* _TASK DESCRIPTION_
Please quote each of the following entries word for word.

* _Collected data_

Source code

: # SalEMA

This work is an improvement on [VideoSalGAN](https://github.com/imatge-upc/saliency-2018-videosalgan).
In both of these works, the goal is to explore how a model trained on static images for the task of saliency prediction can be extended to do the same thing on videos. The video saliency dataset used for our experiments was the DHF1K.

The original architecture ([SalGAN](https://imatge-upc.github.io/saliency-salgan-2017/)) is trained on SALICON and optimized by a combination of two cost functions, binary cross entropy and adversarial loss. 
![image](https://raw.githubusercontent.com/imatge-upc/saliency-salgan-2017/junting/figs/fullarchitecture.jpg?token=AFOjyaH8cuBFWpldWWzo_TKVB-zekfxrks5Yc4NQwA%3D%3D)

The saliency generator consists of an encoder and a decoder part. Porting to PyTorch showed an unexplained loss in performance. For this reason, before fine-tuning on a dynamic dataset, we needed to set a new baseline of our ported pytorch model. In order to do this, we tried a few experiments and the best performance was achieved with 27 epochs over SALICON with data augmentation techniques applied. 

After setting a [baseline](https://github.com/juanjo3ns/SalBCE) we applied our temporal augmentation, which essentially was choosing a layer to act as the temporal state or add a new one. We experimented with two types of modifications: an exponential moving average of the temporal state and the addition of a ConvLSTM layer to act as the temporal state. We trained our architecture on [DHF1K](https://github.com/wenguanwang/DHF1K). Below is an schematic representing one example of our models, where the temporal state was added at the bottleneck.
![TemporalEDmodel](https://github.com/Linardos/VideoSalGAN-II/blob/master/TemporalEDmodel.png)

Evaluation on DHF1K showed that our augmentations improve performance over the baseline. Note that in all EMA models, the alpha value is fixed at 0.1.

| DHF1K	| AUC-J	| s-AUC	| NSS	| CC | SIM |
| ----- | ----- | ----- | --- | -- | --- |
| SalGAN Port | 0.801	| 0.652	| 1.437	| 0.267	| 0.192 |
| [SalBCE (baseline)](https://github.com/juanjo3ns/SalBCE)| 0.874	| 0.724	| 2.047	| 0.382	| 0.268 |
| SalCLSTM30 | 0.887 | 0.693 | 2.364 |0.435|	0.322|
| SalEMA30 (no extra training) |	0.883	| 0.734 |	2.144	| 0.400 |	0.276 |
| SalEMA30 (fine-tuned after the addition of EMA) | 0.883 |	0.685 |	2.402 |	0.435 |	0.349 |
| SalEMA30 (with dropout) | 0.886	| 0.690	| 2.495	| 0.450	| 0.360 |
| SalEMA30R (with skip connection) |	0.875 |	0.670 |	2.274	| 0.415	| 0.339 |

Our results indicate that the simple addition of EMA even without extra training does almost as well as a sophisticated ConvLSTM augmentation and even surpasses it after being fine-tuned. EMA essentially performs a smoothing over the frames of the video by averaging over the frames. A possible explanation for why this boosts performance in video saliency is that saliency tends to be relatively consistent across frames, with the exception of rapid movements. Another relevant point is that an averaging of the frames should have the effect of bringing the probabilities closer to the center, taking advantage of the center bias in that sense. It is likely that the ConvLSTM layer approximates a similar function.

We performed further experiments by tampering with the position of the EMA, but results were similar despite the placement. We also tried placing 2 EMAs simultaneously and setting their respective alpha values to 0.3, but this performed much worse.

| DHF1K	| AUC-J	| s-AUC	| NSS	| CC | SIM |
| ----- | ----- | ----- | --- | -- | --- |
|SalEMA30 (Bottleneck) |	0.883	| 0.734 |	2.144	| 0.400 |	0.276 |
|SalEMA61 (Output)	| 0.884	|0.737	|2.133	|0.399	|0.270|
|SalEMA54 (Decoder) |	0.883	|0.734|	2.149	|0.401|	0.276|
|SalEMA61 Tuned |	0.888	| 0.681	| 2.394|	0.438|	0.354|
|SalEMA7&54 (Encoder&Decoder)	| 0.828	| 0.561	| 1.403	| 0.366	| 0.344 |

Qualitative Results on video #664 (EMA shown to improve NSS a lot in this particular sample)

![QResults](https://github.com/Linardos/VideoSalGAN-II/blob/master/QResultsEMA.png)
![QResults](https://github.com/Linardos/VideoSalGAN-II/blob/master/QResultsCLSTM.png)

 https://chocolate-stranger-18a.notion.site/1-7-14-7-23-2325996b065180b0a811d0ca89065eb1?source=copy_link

* _RESPONSE AREA_
Source code

: # SalEMA

This work is an improvement on [VideoSalGAN](https://github.com/imatge-upc/saliency-2018-videosalgan).
In both of these works, the goal is to explore how a model trained on static images for the task of saliency prediction can be extended to do the same thing on videos. The video saliency dataset used for our experiments was the DHF1K.

The original architecture ([SalGAN](https://imatge-upc.github.io/saliency-salgan-2017/)) is trained on SALICON and optimized by a combination of two cost functions, binary cross entropy and adversarial loss. 
![image](https://raw.githubusercontent.com/imatge-upc/saliency-salgan-2017/junting/figs/fullarchitecture.jpg?token=AFOjyaH8cuBFWpldWWzo_TKVB-zekfxrks5Yc4NQwA%3D%3D)

The saliency generator consists of an encoder and a decoder part. Porting to PyTorch showed an unexplained loss in performance. For this reason, before fine-tuning on a dynamic dataset, we needed to set a new baseline of our ported pytorch model. In order to do this, we tried a few experiments and the best performance was achieved with 27 epochs over SALICON with data augmentation techniques applied. 

After setting a [baseline](https://github.com/juanjo3ns/SalBCE) we applied our temporal augmentation, which essentially was choosing a layer to act as the temporal state or add a new one. We experimented with two types of modifications: an exponential moving average of the temporal state and the addition of a ConvLSTM layer to act as the temporal state. We trained our architecture on [DHF1K](https://github.com/wenguanwang/DHF1K). Below is an schematic representing one example of our models, where the temporal state was added at the bottleneck.
![TemporalEDmodel](https://github.com/Linardos/VideoSalGAN-II/blob/master/TemporalEDmodel.png)

Evaluation on DHF1K showed that our augmentations improve performance over the baseline. Note that in all EMA models, the alpha value is fixed at 0.1.

| DHF1K	| AUC-J	| s-AUC	| NSS	| CC | SIM |
| ----- | ----- | ----- | --- | -- | --- |
| SalGAN Port | 0.801	| 0.652	| 1.437	| 0.267	| 0.192 |
| [SalBCE (baseline)](https://github.com/juanjo3ns/SalBCE)| 0.874	| 0.724	| 2.047	| 0.382	| 0.268 |
| SalCLSTM30 | 0.887 | 0.693 | 2.364 |0.435|	0.322|
| SalEMA30 (no extra training) |	0.883	| 0.734 |	2.144	| 0.400 |	0.276 |
| SalEMA30 (fine-tuned after the addition of EMA) | 0.883 |	0.685 |	2.402 |	0.435 |	0.349 |
| SalEMA30 (with dropout) | 0.886	| 0.690	| 2.495	| 0.450	| 0.360 |
| SalEMA30R (with skip connection) |	0.875 |	0.670 |	2.274	| 0.415	| 0.339 |

Our results indicate that the simple addition of EMA even without extra training does almost as well as a sophisticated ConvLSTM augmentation and even surpasses it after being fine-tuned. EMA essentially performs a smoothing over the frames of the video by averaging over the frames. A possible explanation for why this boosts performance in video saliency is that saliency tends to be relatively consistent across frames, with the exception of rapid movements. Another relevant point is that an averaging of the frames should have the effect of bringing the probabilities closer to the center, taking advantage of the center bias in that sense. It is likely that the ConvLSTM layer approximates a similar function.

We performed further experiments by tampering with the position of the EMA, but results were similar despite the placement. We also tried placing 2 EMAs simultaneously and setting their respective alpha values to 0.3, but this performed much worse.

| DHF1K	| AUC-J	| s-AUC	| NSS	| CC | SIM |
| ----- | ----- | ----- | --- | -- | --- |
|SalEMA30 (Bottleneck) |	0.883	| 0.734 |	2.144	| 0.400 |	0.276 |
|SalEMA61 (Output)	| 0.884	|0.737	|2.133	|0.399	|0.270|
|SalEMA54 (Decoder) |	0.883	|0.734|	2.149	|0.401|	0.276|
|SalEMA61 Tuned |	0.888	| 0.681	| 2.394|	0.438|	0.354|
|SalEMA7&54 (Encoder&Decoder)	| 0.828	| 0.561	| 1.403	| 0.366	| 0.344 |

Qualitative Results on video #664 (EMA shown to improve NSS a lot in this particular sample)

![QResults](https://github.com/Linardos/VideoSalGAN-II/blob/master/QResultsEMA.png)
![QResults](https://github.com/Linardos/VideoSalGAN-II/blob/master/QResultsCLSTM.png)

 https://chocolate-stranger-18a.notion.site/1-7-14-7-23-2325996b065180b0a811d0ca89065eb1?source=copy_link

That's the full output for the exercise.